My passion for photography took hold over 50 years ago while on a second-grade field trip to the Bronx Zoo. At that young age, I was fortunate to own a Brownie camera and have easy access to developing film at my father’s drug store. While most aspects of my life at that time were out of my control, I found it powerful and magical to be able to create a record of my life’s special moments.
My interest in small boats began in the summer of 2000 when I was taking a photography class at the Maine Photographic Workshops in Rockport. I attended classes there for three summers focusing my efforts on capturing images of the small boats that dotted the waters in and around Rockport. Wooden boats intrigued me most. I saw in each a distinct and beautiful character revealed through the scars, peeling paint, and worn surfaces.
Sadly, small wooden boats are now difficult to find, in large part because they are expensive to build, buy, and maintain, and their constant exposure to salt water and sun eventually breaks them down.
Once ubiquitous along the northeast coastline, small wooden boats are being replaced by boats made of durable and significantly less-expensive materials, such as aluminum, rubber, plastic, and fiberglass. To help preserve their memory, I sought the dinghies, prams, and tenders that serve as both pleasure boats and workboats ferrying lobstermen and women to and from their larger craft moored offshore.
In the fall of 2009, I was very fortunate when Sheridan House published Afloat on the Tide, a 208-page book of my wooden boat photographs. It serves as a historic record of these special boats. The magic and power of photography endure.
With wooden boats becoming more and more elusive and Afloat on the Tide in print, I became excited about photographing other subjects. I made a transition to shooting the beautiful and eye-catching shells and plant life that I had collected during my years walking along the shoreline.

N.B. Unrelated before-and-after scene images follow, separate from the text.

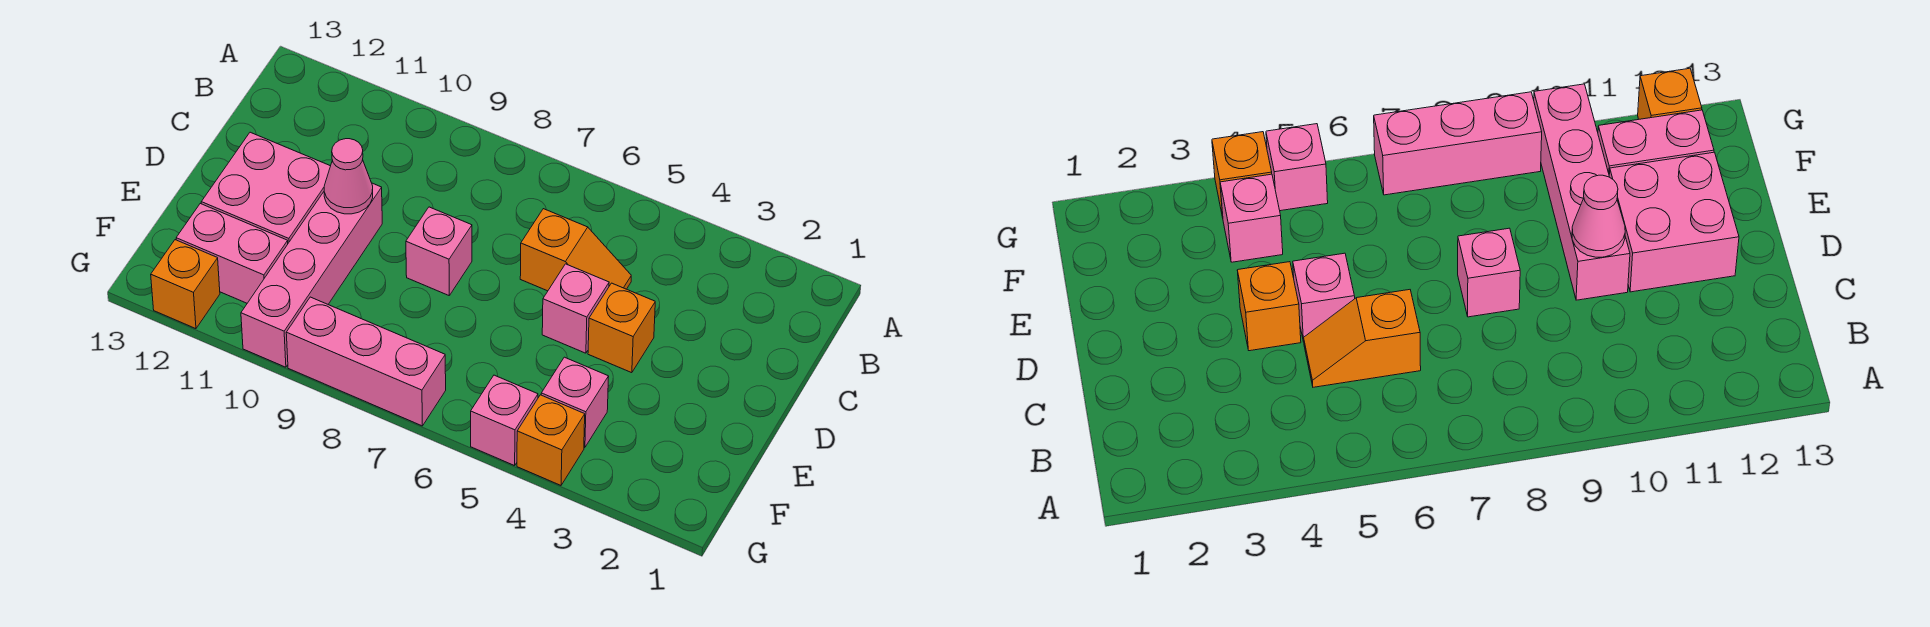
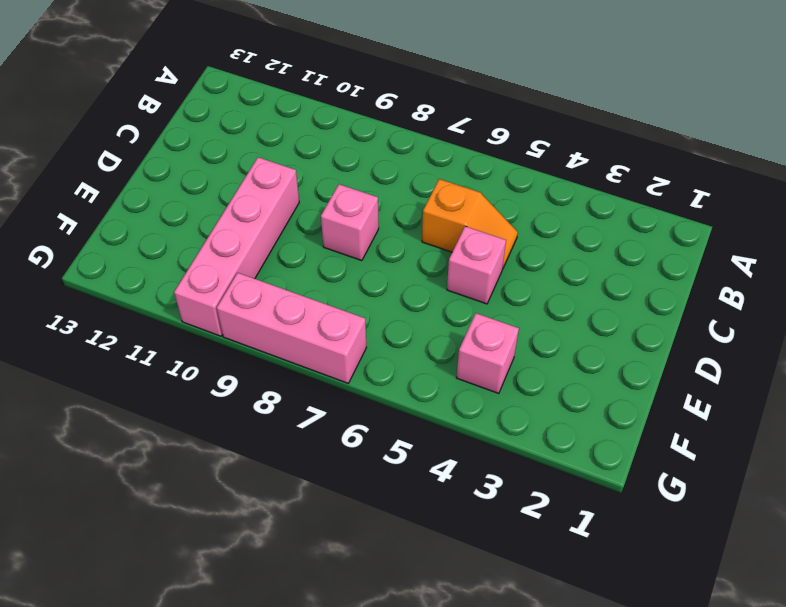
none -> orange brick D4 level 1
none -> pink brick D11:E12 level 1
none -> pink brick F11:F12 level 1

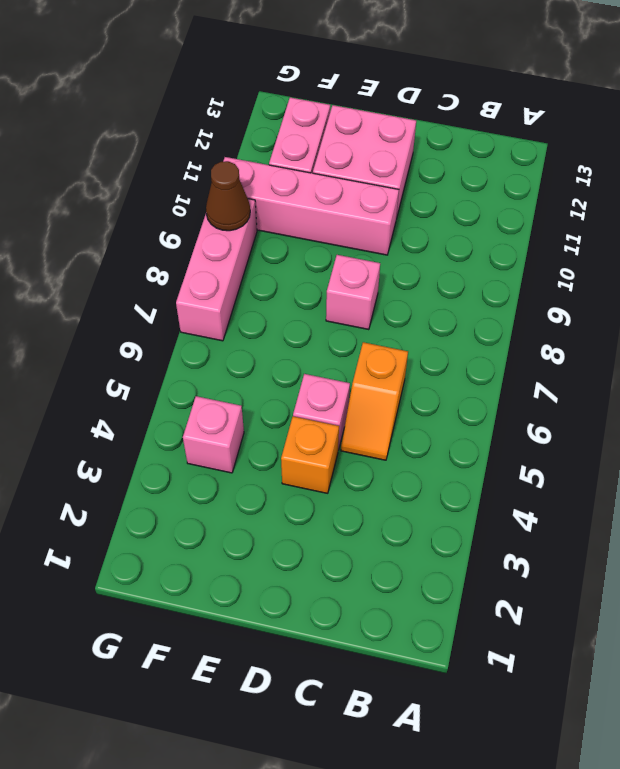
brown cone G9 level 2 -> none
none -> orange brick G4 level 1
none -> pink brick G5 level 1
none -> orange brick G12 level 1

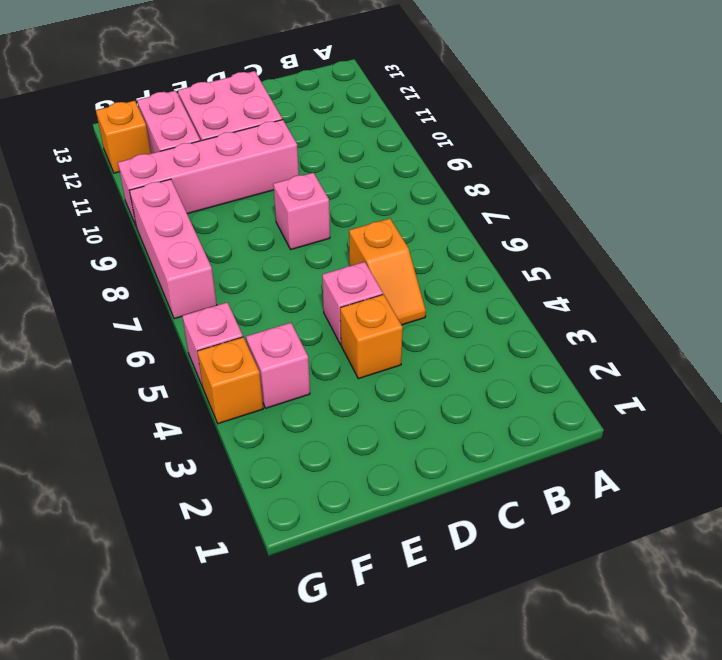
none -> pink cone D10 level 2

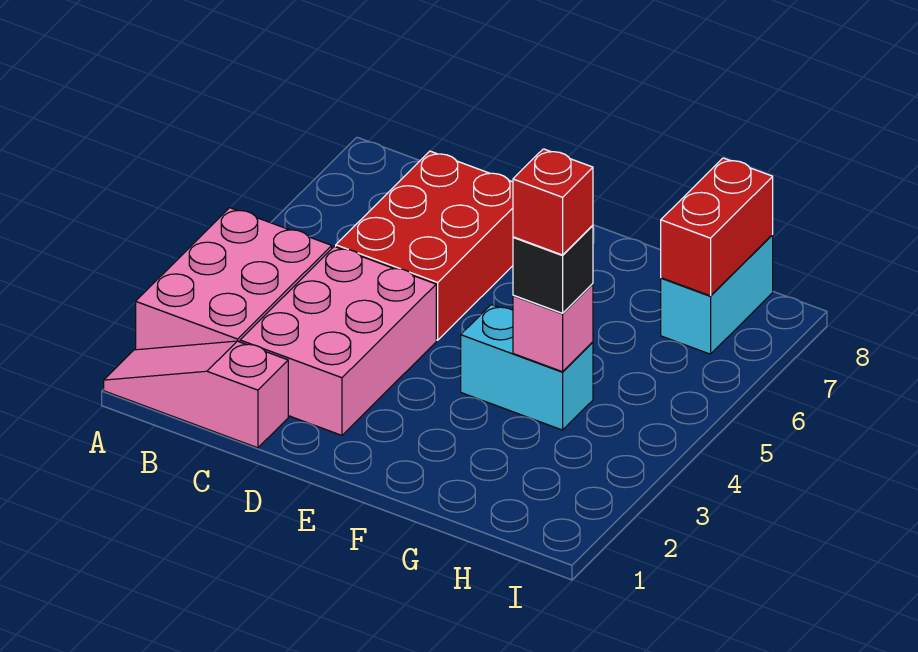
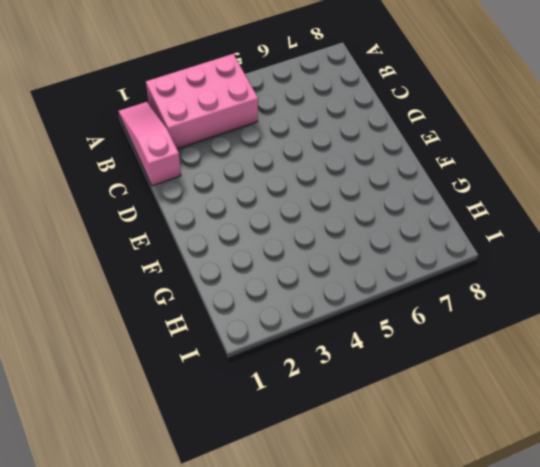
none -> pink brick C2:D4 level 1
none -> red brick C5:D7 level 1

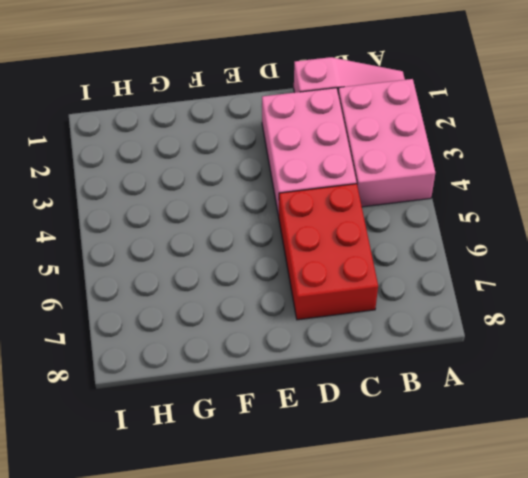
none -> cyan brick F4:G4 level 1
none -> cyan brick H7:H8 level 1

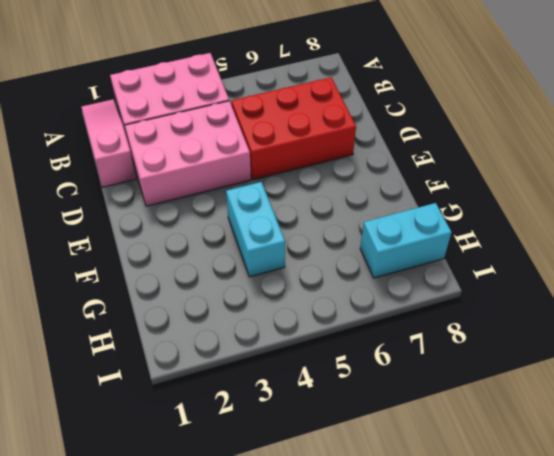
none -> pink brick G4 level 2
none -> red brick H7:H8 level 2

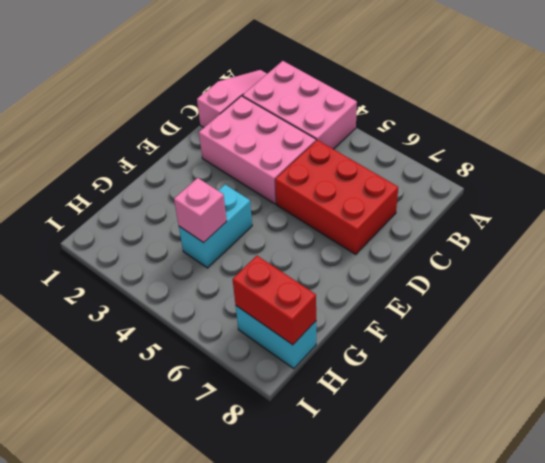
none -> black brick G4 level 3
none -> red brick G4 level 4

This change in subject led to a focus away from landscape-type photography to a fascination with macro photography, taking images up close to the subject, at times 1-2 inches from it. I titled this new collection “Glass and Ice Capades.” It includes photographs of objects floating or frozen in liquid or ice.
Now that I have retired from my professional life as an educator and administrator, I have time to devote to sharing my love of wooden boats and my photography. The Clever Hand has given me a steady platform for showing my work, and I enjoy speaking before community groups. I was recently honored to have a solo exhibit, titled “Afloat,” in the Class of 1925 Gallery at my alma mater, the University of Wisconsin-Madison.